───── EXCERPTED DATA
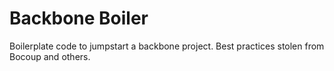 Backbone Boiler
===============

Boilerplate code to jumpstart a backbone project. Best practices stolen from Bocoup and others.

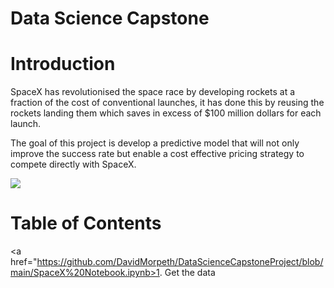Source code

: 
# **Data Science Capstone**

# Introduction

SpaceX has revolutionised the space race by developing rockets at a fraction of the cost of conventional launches, it has done this by reusing the rockets landing them which saves in excess of $100 million dollars for each launch. 

The goal of this project is develop a predictive model that will not only improve the success rate but enable a cost effective pricing strategy to compete directly with SpaceX.

![](https://cf-courses-data.s3.us.cloud-object-storage.appdomain.cloud/IBMDeveloperSkillsNetwork-DS0701EN-SkillsNetwork/lab_v2/images/landing\_1.gif)


# Table of Contents

<a href="https://github.com/DavidMorpeth/DataScienceCapstoneProject/blob/main/SpaceX%20Notebook.ipynb>1. Get the data</a>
──────────
TASK DESCRIPTION → Retype the listing word for word, from its start through the line that contains "# Table of Contents", and leave out the pictures.

OUTPUT OF THE TASK →
 Backbone Boiler
===============

Boilerplate code to jumpstart a backbone project. Best practices stolen from Bocoup and others.

Source code

: 
# **Data Science Capstone**

# Introduction

SpaceX has revolutionised the space race by developing rockets at a fraction of the cost of conventional launches, it has done this by reusing the rockets landing them which saves in excess of $100 million dollars for each launch. 

The goal of this project is develop a predictive model that will not only improve the success rate but enable a cost effective pricing strategy to compete directly with SpaceX.

![](https://cf-courses-data.s3.us.cloud-object-storage.appdomain.cloud/IBMDeveloperSkillsNetwork-DS0701EN-SkillsNetwork/lab_v2/images/landing\_1.gif)


# Table of Contents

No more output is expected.